“Data Driven Thinking” is written by members of the media community and contains fresh ideas on the digital revolution in media.
Today’s column is written by Mark Torrance, Chief Technology Officer of Rocket Fuel Inc.
In May 2010, the Dow plunged more than 900 points when algorithms began a high-speed selling spree — based on news related to the Greek monetary crisis — before anyone noticed. Then this April, the Dow fell nearly 150 points after a hacker falsely tweeted, using the Associated Press’ Twitter account, that the White House had been attacked. Fortunately, in both cases, the market recovered within minutes.
In spite of the safeguards that have been put into place since those two flash crashes, the financial market remains vulnerable to huge losses. Flash crashes can occur when reports or tweets — whether true or false — are picked up by software that monitors the news and uses that information to take action within a high-frequency trading environment.
That has raised the question, for some, of whether programmatic-buying systems — based on similar algorithms — could experience the same sorts of crashes. After all, the best programmatic-buying systems make billions of buying decisions per day. Does programmatic buying put advertisers’ money at risk? Should advertisers worry about algorithms falling into an ad-buying frenzy? Probably not. I’d argue that programmatic-buying systems are far less likely to suffer the financial market’s dramatic losses in flash crashes, for four good reasons.
- The commodities traded in the ad marketplace are relatively inexpensive, compared with stocks. The biggest mistake you can make on a single transaction would amount to much less than a dollar. You can spend, at most, maybe 10 cents on an extremely high-priced impression. In other words, you just can’t blow a lot of money buying a single ad impression.
- The commodities are short-lived and exist in microseconds; it’s not as if you can get “stuck holding a stock” while its value crashes. Ad impressions are ephemeral assets, with each impression worth no more than a few cents, and then they go away. Any kind of a problem along the lines of a flash crash would have to affect the decision-making about buying not just one ad impression, but a whole lot of them over a long period of time.
- “Fallbacks,” in which the value of the commodities falls to zero for a period of time, are rare on the stock market.
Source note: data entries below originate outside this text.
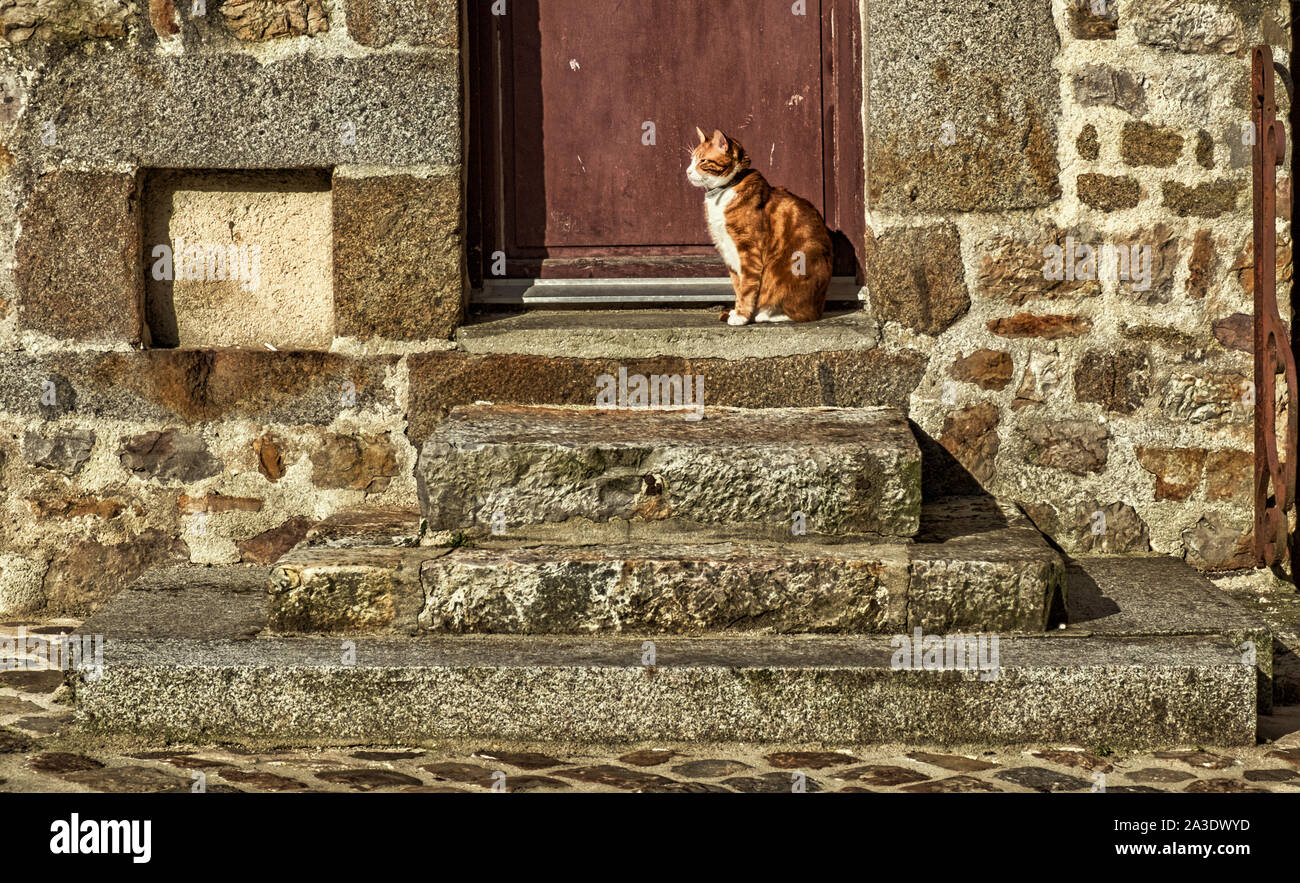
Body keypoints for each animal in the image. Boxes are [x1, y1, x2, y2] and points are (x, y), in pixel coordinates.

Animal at [691, 128, 832, 325]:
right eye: (691, 159)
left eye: (702, 161)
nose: (687, 171)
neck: (727, 189)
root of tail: (821, 304)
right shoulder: (728, 251)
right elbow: (738, 286)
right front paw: (737, 311)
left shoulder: (748, 250)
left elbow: (747, 288)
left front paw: (741, 316)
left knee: (801, 314)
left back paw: (763, 314)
But they’re commonplace in online advertising, where there is a well-accepted mechanism for filling the unsold-inventory void with low-cost fallback campaigns or public-service announcements.
- The best programmatic-buying systems have safeguards built in. You can help ensure your ad buying is safe by checking to make sure your provider has extensive protections in place to prevent sudden price spikes.
For these four reasons, the risk of a flash crash in this the ad marketplace is very, very low.